DATA ROWS =>
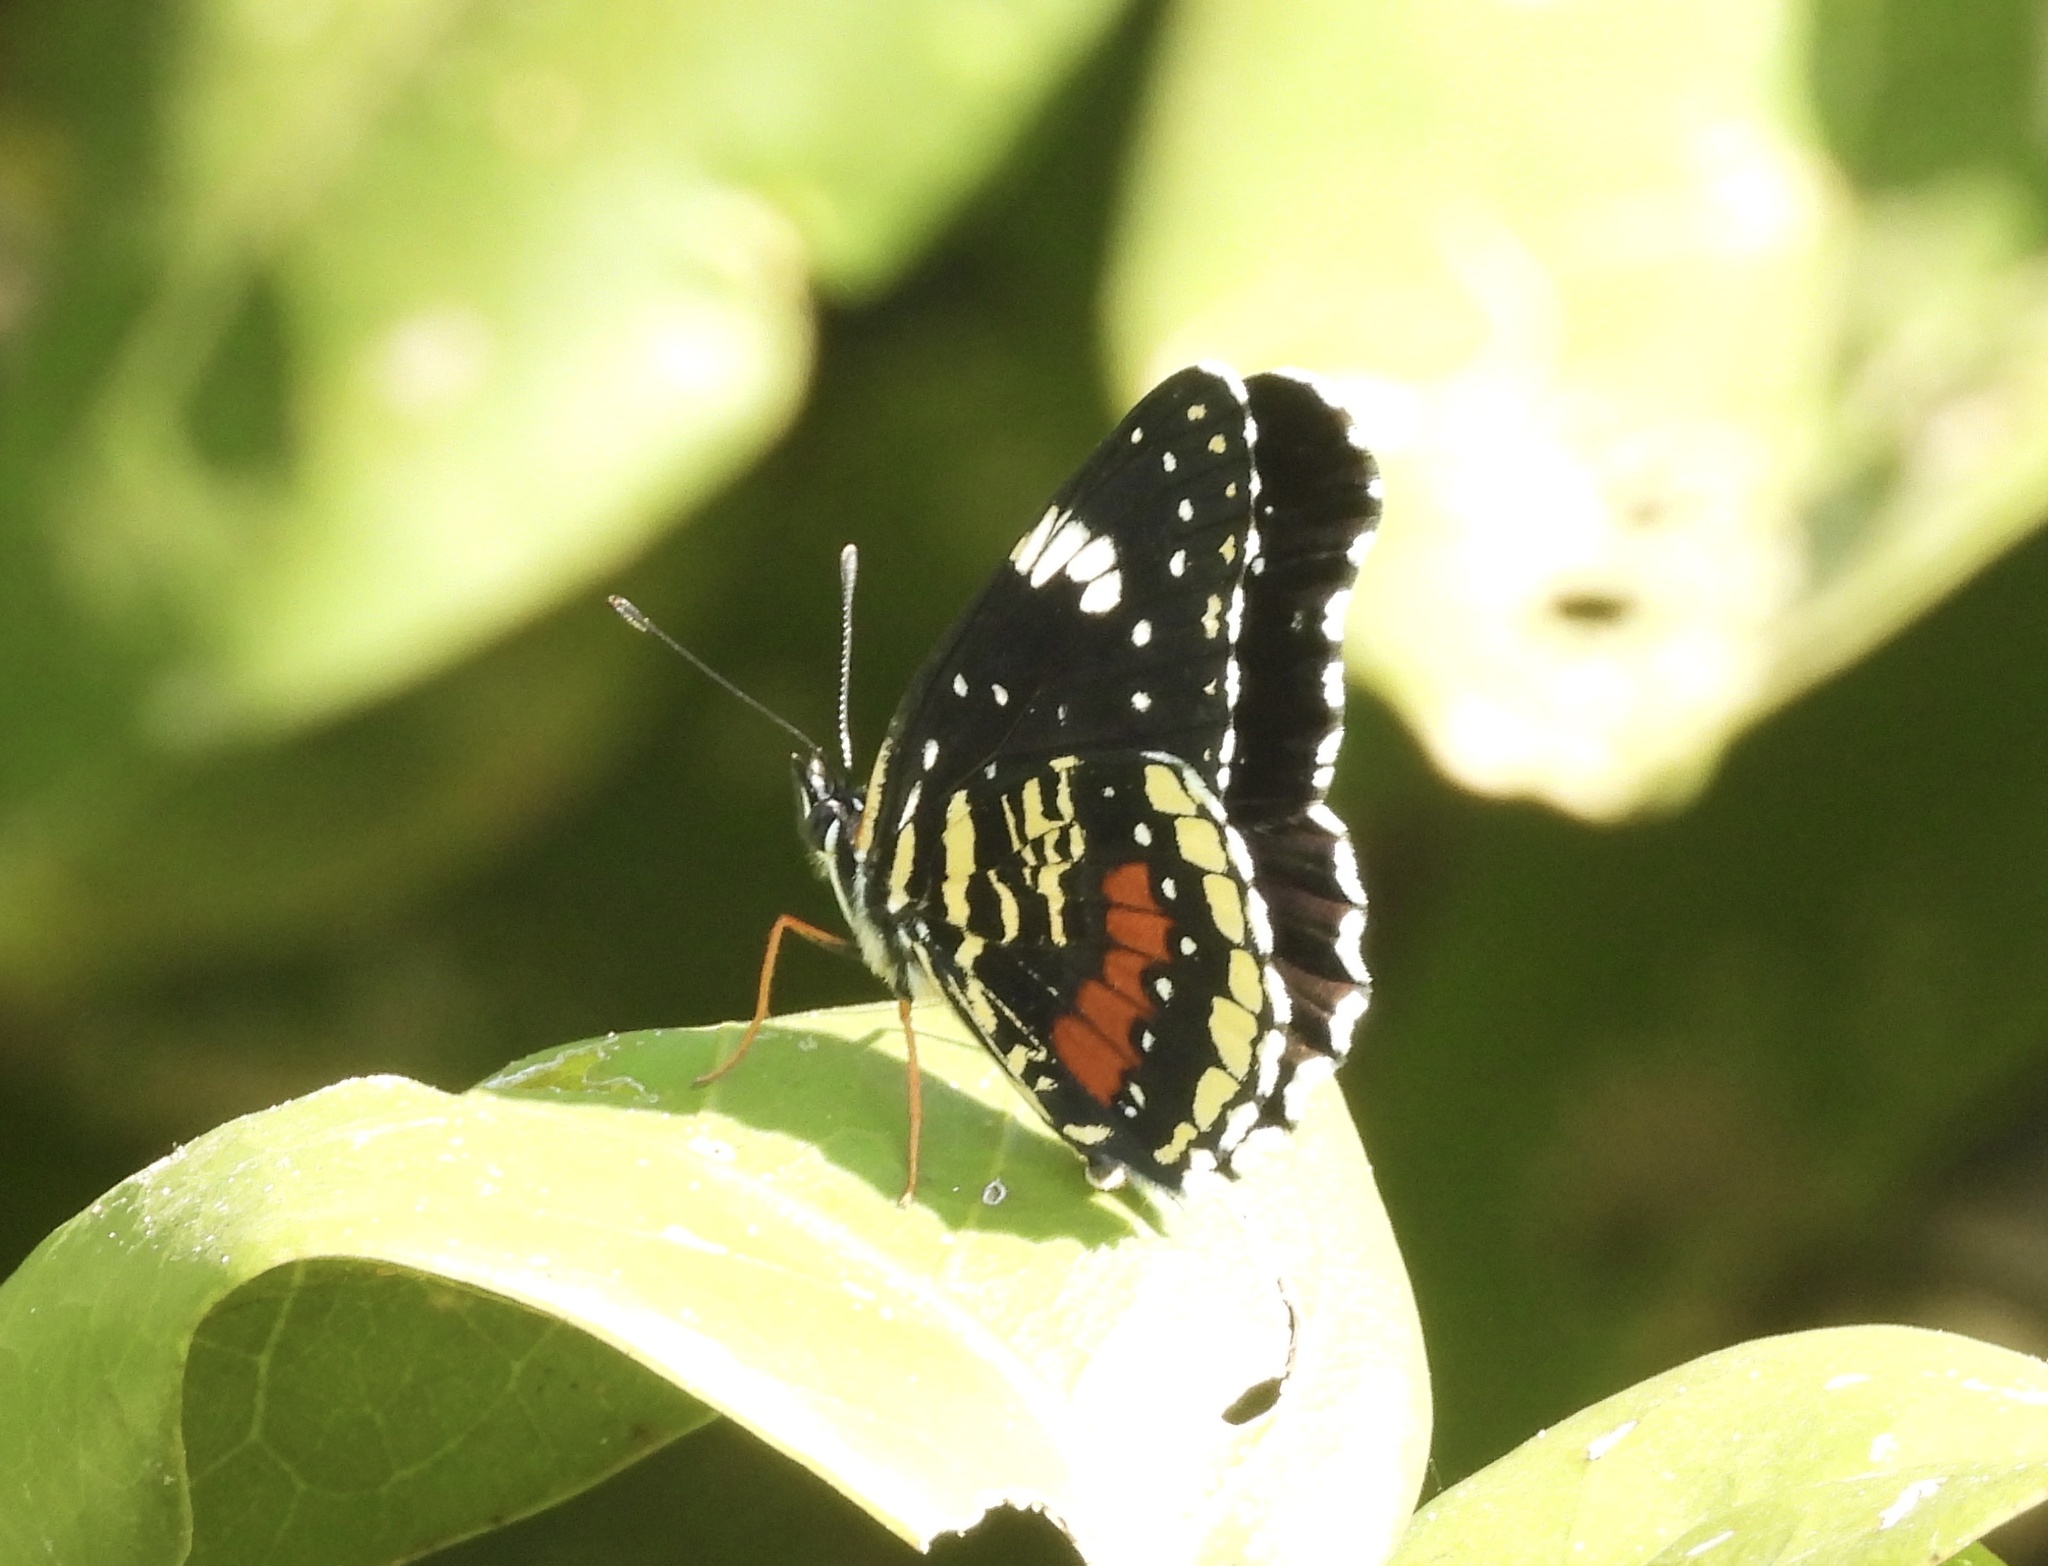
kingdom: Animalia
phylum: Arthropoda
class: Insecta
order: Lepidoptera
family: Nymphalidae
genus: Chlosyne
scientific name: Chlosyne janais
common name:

GIVEN INSTRUCTION => Copy every line of text in the records above word for word, and leave out the pictures.

SOLUTION TO THIS PROBLEM =>
kingdom: Animalia
phylum: Arthropoda
class: Insecta
order: Lepidoptera
family: Nymphalidae
genus: Chlosyne
scientific name: Chlosyne janais
common name:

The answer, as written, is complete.